BEGIN EXTRACTED RECORDS
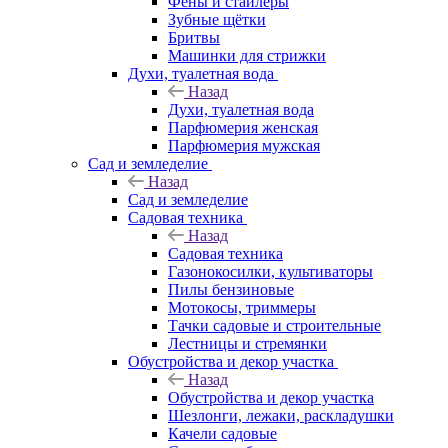
Фены и стайлеры
Зубные щётки
Бритвы
Машинки для стрижки
Духи, туалетная вода
Назад
Духи, туалетная вода
Парфюмерия женская
Парфюмерия мужская
Сад и земледелие
Назад
Сад и земледелие
Садовая техника
Назад
Садовая техника
Газонокосилки, культиваторы
Пилы бензиновые
Мотокосы, триммеры
Тачки садовые и строительные
Лестницы и стремянки
Обустройства и декор участка
Назад
Обустройства и декор участка
Шезлонги, лежаки, раскладушки
Качели садовые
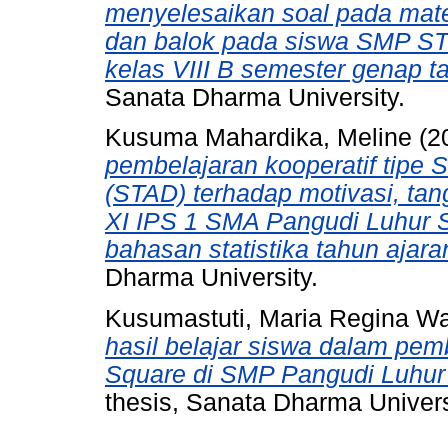
menyelesaikan soal pada mat
dan balok pada siswa SMP ST.
kelas VIII B semester genap t
Sanata Dharma University.
Kusuma Mahardika, Meline
(2
pembelajaran kooperatif tipe 
(STAD) terhadap motivasi, tan
XI IPS 1 SMA Pangudi Luhur S
bahasan statistika tahun ajar
Dharma University.
Kusumastuti, Maria Regina W
hasil belajar siswa dalam pemb
Square di SMP Pangudi Luhur 
thesis, Sanata Dharma Univers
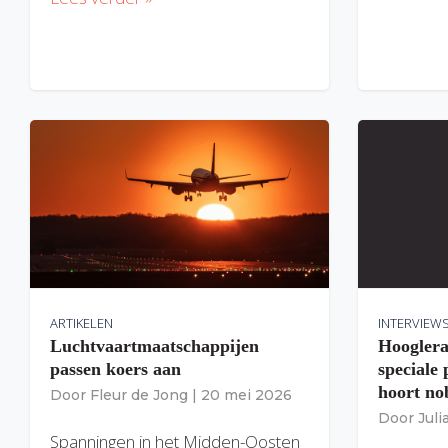
ARTIKELEN
INTERVIEW
Luchtvaartmaatschappijen
Hooglera
passen koers aan
speciale
hoort nob
Door
Fleur de Jong
|
20 mei 2026
Door
Jul
Spanningen in het Midden-Oosten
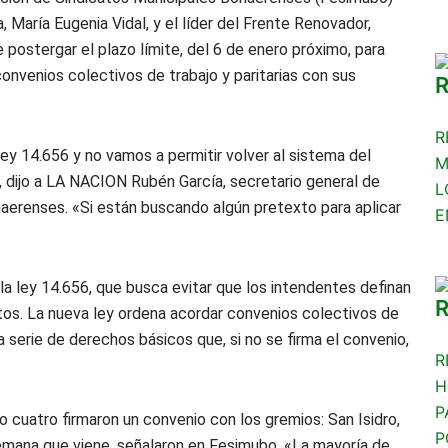
, María Eugenia Vidal, y el líder del Frente Renovador,
e postergar el plazo límite, del 6 de enero próximo, para
 convenios colectivos de trabajo y paritarias con sus
R
ley 14.656 y no vamos a permitir volver al sistema del
M
, dijo a LA NACION Rubén García, secretario general de
L
aerenses. «Si están buscando algún pretexto para aplicar
E
la ley 14.656, que busca evitar que los intendentes definan
itos. La nueva ley ordena acordar convenios colectivos de
na serie de derechos básicos que, si no se firma el convenio,
R
H
P
o cuatro firmaron un convenio con los gremios: San Isidro,
P
semana que viene, señalaron en Fesimubo. «La mayoría de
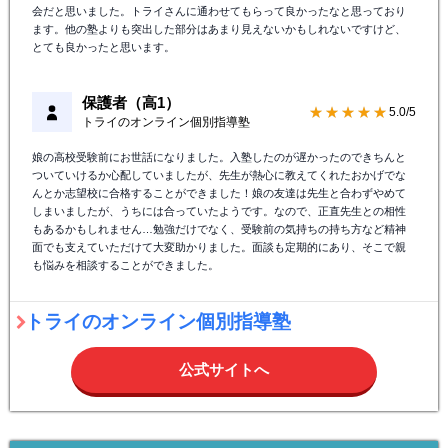
会だと思いました。トライさんに通わせてもらって良かったなと思っており
ます。他の塾よりも突出した部分はあまり見えないかもしれないですけど、
とても良かったと思います。
保護者（高1）
★★★★★
5.0/5
トライのオンライン個別指導塾
娘の高校受験前にお世話になりました。入塾したのが遅かったのできちんと
ついていけるか心配していましたが、先生が熱心に教えてくれたおかげでな
んとか志望校に合格することができました！娘の友達は先生と合わずやめて
しまいましたが、うちには合っていたようです。なので、正直先生との相性
もあるかもしれません…勉強だけでなく、受験前の気持ちの持ち方など精神
面でも支えていただけて大変助かりました。面談も定期的にあり、そこで親
も悩みを相談することができました。
トライのオンライン個別指導塾
公式サイトへ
END EXTRACTED RECORDS
§ **TASK ITEM**: Copy out exactly the lines that run from the one holding "もあるかもしれません…勉強だけでなく、受験前の気持ちの持ち方など精神" through the end of the data above.

§ **SOLVED PROBLEM**:
もあるかもしれません…勉強だけでなく、受験前の気持ちの持ち方など精神
面でも支えていただけて大変助かりました。面談も定期的にあり、そこで親
も悩みを相談することができました。
トライのオンライン個別指導塾
公式サイトへ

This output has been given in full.